* [WORK TO COMPLETE]
a. Answer these questions from the article on James Hahn's election:
(i) What share of the African-American vote did Hahn win?
(ii) How many broad areas will black business leaders look at to judge their prospects?
(iii) To which publication did Hahn give a statement last week?
b. Echo a passage from the article on James Hahn's election word for word. Begin at the words that have "James Hahn pulled" and stop after "might have lost.".

James Hahn pulled down more than 80 percent of the African-American vote in his election victory earlier this month, the highest proportion of a single ethnic block in Los Angeles. Without such support, he might have lost.

Now it's payback time.

Jubilant about Hahn's victory, many in L.A.'s African-American business community are optimistic that their years of slow and steady decline will begin to be reversed in the new administration.

"The mood out there now is one of elation and euphoria," said African-American commentator Earl Ofari Hutchinson.

"The feeling is that Hahn is someone who will be sympathetic to the African-American business community and the African-American community in general. The halls of power will be more open to African-Americans."

As the Hahn administration begins, black business leaders will be looking at three broad areas to gauge their prospects:

- The number of appointments of African-Americans to city commissions and other staff posts;

- How much additional effort is made to reach out to black-owned contractors seeking to do business with the city; and

- The degree to which additional funds and projects are funneled to economically depressed black communities.

In a statement to the Business Journal last week, Hahn did not address specific issues involving African-Americans, other than to say, "Magic Johnson, Chris Hammond, Keyshawn Johnson and Jan Howroyd are great examples of businesspeople who understand the benefits of investing in our communities," referring to prominent local African-Americans. "They put their money where their mouth is and I am going to be urging others to follow their lead."

* [Saved entries]
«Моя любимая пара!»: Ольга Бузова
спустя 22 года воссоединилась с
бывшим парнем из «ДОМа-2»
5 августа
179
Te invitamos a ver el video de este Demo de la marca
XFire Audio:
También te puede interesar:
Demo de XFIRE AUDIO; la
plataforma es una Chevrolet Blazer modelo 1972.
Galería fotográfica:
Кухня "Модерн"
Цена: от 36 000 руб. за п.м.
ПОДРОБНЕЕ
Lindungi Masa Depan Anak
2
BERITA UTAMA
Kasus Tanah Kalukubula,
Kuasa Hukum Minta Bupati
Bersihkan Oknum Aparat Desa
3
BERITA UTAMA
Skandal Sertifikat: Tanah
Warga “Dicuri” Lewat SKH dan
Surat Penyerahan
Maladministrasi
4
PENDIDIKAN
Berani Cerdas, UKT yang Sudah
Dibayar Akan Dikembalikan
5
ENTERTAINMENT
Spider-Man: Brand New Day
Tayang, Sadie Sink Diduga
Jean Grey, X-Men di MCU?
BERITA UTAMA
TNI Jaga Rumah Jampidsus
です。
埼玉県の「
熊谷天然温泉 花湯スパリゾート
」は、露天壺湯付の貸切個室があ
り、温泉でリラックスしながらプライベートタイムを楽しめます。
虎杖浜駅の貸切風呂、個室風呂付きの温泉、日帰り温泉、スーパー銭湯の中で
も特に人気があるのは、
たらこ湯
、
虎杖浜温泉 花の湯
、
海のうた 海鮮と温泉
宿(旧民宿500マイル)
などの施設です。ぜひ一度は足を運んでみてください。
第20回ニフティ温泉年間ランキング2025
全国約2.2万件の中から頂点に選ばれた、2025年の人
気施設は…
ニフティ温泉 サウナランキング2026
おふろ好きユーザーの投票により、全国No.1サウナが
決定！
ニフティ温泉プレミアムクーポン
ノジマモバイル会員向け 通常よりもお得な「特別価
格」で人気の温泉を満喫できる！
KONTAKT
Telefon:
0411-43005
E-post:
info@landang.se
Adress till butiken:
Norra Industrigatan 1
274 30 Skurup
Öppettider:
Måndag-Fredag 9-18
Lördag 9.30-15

* [LIST OF ANSWERS]
a.
(i) More than 80 percent
(ii) Three
(iii) The Business Journal

b.
James Hahn pulled down more than 80 percent of the African-American vote in his election victory earlier this month, the highest proportion of a single ethnic block in Los Angeles. Without such support, he might have lost.